Commodity prices, the report said, are expected to fall by 21% in 2023 relative to last year.
“Energy prices are projected to decline by 26% this year. The price of Brent crude oil in U.S. dollars is expected to average $84 a barrel this year—down 16% from the 2022 average. European and U.S. natural-gas prices are forecast to halve between 2022 and 2023, while coal prices are expected to decrease 42% in 2023. Fertilizer prices are also projected to fall by 37% in 2023, which would mark the largest annual drop since 1974. However, fertilizer prices are still near their recent high last seen during the 2008-09 food crisis,” said the statement announcing the report.
The World Bank’s Deputy Chief Economist and Director of Prospects Group, Ayhan Kose, said: “The decline in commodity prices over the past year has helped reduce global headline inflation. However, central bankers need to remain vigilant as a wide range of factors, including weaker-than-expected oil supply, a more commodity-intensive recovery in China, an intensification of geopolitical tensions, or unfavorable weather conditions, could push prices higher and reignite inflationary pressures.”

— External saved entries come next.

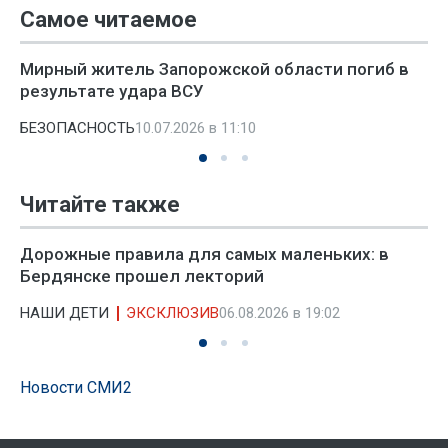
Самое читаемое
Мирный житель Запорожской области погиб в
результате удара ВСУ
БЕЗОПАСНОСТЬ
10.07.2026 в 11:10
Читайте также
Дорожные правила для самых маленьких: в
Бердянске прошел лекторий
НАШИ ДЕТИ
ЭКСКЛЮЗИВ
06.08.2026 в 19:02
Новости СМИ2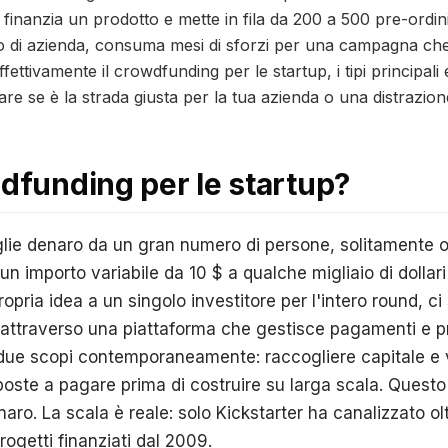
, finanzia un prodotto e mette in fila da 200 a 500 pre-or
iato di azienda, consuma mesi di sforzi per una campagna che
ettivamente il crowdfunding per le startup, i tipi principal
are se è la strada giusta per la tua azienda o una distrazion
wdfunding per le startup?
lie denaro da un gran numero di persone, solitamente o
un importo variabile da 10 $ a qualche migliaio di dollari
opria idea a un singolo investitore per l'intero round, ci s
 attraverso una piattaforma che gestisce pagamenti e p
 due scopi contemporaneamente: raccogliere capitale e v
poste a pagare prima di costruire su larga scala. Quest
aro. La scala è reale: solo Kickstarter ha canalizzato oltr
ogetti finanziati dal 2009.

The report said prices of all major commodities will remain well above their 2015-2019 average levels.
“Metal prices, which increased slightly early in the year, are expected to fall by 8% relative to last year, primarily because of weak global demand and improved supplies,” said Valerie Mercer-Blackman, Lead Economist in the World Bank’s Prospects Group. “In the longer term, however, the energy transition could significantly lift the demand for some metals, notably lithium, copper, and nickel.”